BEIJING — China’s auto sales rebounded in June on the strength of SUV demand but rose just 2.3 percent from a year earlier following a sales tax hike and weak economic growth.
Drivers in the world’s biggest auto market by number of vehicles sold bought 1.8 million sedans, SUVs and minivans, an industry group said Monday. Sales in May shrank 2.6 percent.
Total vehicle sales, including trucks and buses, rose 3.6 percent to 2.2 million, according to the China Association of Automobile Manufacturers.
SUV sales rose 15.7 percent to 741,000, helping to offset a 4.3 percent contraction in purchases of sedans to 883,000.

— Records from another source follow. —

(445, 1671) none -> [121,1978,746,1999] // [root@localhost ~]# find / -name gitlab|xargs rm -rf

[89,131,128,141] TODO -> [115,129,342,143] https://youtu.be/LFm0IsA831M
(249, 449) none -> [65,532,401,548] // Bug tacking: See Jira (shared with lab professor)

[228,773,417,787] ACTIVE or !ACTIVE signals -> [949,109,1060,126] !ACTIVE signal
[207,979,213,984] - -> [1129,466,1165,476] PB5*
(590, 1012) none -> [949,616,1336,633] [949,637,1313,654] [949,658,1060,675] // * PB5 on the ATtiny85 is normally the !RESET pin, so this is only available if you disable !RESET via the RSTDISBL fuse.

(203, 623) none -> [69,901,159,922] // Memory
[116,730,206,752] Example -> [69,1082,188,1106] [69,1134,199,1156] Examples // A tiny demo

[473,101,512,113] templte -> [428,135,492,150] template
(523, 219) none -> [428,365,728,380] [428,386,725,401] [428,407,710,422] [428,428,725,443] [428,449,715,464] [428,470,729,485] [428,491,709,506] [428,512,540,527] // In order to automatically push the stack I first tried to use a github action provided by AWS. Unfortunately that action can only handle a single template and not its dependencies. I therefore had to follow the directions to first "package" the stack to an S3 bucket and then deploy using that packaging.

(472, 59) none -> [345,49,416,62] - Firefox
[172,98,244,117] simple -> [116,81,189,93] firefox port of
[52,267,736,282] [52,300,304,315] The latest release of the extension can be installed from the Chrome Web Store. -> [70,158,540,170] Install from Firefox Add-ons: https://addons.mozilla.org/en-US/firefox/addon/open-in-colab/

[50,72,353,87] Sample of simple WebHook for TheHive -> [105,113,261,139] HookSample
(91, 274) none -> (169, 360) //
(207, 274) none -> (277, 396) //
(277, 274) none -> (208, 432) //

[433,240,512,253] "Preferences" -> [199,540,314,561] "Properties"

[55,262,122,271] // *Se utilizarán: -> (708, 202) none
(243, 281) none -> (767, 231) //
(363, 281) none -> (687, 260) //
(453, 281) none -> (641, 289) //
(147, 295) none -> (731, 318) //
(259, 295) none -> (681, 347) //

Passenger vehicle sales for the first half of the year rose just 1.6 percent from a year earlier to 11.2 million, down sharply from 2016’s full-year growth of 15 percent.
Last year’s demand was propped up after a 10 percent sales tax on small-engine vehicles was cut by half. Demand weakened after part of that tax was restored in January, raising it from 5 percent to 7.5 percent.
— General Motors Co. said sales of GM-brand vehicles by the company and its Chinese partners rose 4.3 percent from a year earlier to 285,191. GM said SUV sales soared 42 percent.
— Ford Motor Co. sales rose 15 percent to 100,561 vehicles in June. First-half sales contracted 7 percent to 537,522.
— Nissan Motor Co., the biggest-selling Japanese brand in China, said its sales rose 8.9 percent from a year ago to 118,769. Year-to-date sales were up 6.7 percent at 650,525.
— Toyota Motor Co. sales rose 11 percent to 106,900 vehicles. First-half sales were up 10.5 percent from a year earlier at 624,000.
— Daimler AG’s Mercedes-Benz said its sales rose 34.5 percent to 292,679. Year-to-date sales rose 13.7 percent to 1.1 million.